The Eurodollar market is not just an interesting analytical problem for econ­
omists. It is an important practical problem for the monetary authorities. The
massive movements of funds to and from the Eurodollar market have made it more
difficult to implement national monetary policy. The obvious solution is to have
international cooperation to control the Eurodollar market, with the Bank for
International Settlements acting as the agent for the central banks. It would be a
pity if the operations of such a large and useful international money market were
to be hampered by imposing restrictions. As Professor Machlup says, it would be
better to remove the artificial obstacles that have caused massive movements of
Eurodollars by ending the limitations on the interest rates that U.S. banks can pay
in bidding for funds. My own preference would be to let the Eurodollar market
remain free to compete for deposits and loans from corporations. I believe, however,
that the international monetary operations of banks, in this country and abroad,
through the Eurodollar market or through national markets, should be subject to
central bank control, not for balance of payments reasons but for monetary policy
reasons.

Carl H. Stem
Let me commend Professor Machlup for his paper. It includes very comprehensive
analysis of the creation— of Eurodollars, that is— and has great value as a synthesiz­
ing piece. He has constructed an analytical framework which, I believe, is quite
useful in analyzing the Eurodollar system.
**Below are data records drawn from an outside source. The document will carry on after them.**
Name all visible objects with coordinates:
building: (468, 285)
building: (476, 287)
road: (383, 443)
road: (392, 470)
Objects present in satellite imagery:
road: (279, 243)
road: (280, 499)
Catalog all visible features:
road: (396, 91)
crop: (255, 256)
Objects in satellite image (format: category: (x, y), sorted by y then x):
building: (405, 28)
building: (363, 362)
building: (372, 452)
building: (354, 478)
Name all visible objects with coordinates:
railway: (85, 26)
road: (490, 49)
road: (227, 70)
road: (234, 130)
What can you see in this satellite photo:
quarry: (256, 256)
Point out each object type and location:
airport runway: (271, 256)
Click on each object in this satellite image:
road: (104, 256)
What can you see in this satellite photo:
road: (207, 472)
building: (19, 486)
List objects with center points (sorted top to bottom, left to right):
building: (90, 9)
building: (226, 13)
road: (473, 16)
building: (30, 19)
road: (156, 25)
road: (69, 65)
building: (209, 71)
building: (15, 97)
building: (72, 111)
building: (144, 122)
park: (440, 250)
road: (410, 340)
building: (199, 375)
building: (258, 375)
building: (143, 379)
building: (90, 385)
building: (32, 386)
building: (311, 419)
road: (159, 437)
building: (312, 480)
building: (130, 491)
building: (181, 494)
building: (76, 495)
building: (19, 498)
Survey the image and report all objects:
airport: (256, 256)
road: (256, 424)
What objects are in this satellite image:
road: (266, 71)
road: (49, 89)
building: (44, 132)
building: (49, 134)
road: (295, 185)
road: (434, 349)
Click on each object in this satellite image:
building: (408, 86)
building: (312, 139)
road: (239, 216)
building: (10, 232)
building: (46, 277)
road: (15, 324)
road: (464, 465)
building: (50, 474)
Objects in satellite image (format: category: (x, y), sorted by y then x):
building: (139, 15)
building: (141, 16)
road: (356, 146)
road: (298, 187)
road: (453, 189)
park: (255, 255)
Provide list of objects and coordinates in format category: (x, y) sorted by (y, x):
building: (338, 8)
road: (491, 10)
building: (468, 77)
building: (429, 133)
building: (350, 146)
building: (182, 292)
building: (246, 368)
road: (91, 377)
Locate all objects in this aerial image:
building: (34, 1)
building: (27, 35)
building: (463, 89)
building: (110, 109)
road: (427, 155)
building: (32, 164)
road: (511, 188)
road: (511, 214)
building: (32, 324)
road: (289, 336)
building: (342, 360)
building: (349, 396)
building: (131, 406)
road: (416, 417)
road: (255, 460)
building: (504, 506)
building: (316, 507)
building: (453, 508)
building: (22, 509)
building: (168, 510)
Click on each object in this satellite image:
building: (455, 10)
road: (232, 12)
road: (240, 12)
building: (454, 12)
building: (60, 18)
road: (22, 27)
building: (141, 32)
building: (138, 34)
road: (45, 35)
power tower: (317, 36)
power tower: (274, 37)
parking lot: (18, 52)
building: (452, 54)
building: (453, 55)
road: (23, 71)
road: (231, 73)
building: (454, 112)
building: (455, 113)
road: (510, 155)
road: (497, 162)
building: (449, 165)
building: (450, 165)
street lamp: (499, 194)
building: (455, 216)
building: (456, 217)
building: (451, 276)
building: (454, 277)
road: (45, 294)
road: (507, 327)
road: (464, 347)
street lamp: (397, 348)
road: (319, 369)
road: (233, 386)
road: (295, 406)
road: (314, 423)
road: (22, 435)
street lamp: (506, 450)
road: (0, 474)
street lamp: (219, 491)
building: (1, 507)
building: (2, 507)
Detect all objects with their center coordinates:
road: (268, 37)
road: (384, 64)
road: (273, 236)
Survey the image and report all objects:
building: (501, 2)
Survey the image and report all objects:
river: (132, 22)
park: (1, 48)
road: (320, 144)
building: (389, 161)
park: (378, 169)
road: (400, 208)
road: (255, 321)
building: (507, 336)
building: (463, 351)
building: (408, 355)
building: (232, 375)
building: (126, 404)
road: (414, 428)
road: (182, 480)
In fact, it resembles in many respects
the work on Eurodollars which I began in 1967 under the inquisitive guidance of
Professor Haberler.1
I will focus my attention first on Professor Machlup’s analysis of the creation—
or expansion— of Eurodollars and Eurodollar credit. Then I will turn to the matter
of controlling Eurodollar banking.
1 Carl H. Stem, The E urodollar System: An Analysis o f Its Credit Function and Im pact on
the International Finaficial Position o f the United States, an unpublished Ph.D. dissertation
submitted to Harvard University, December 1968.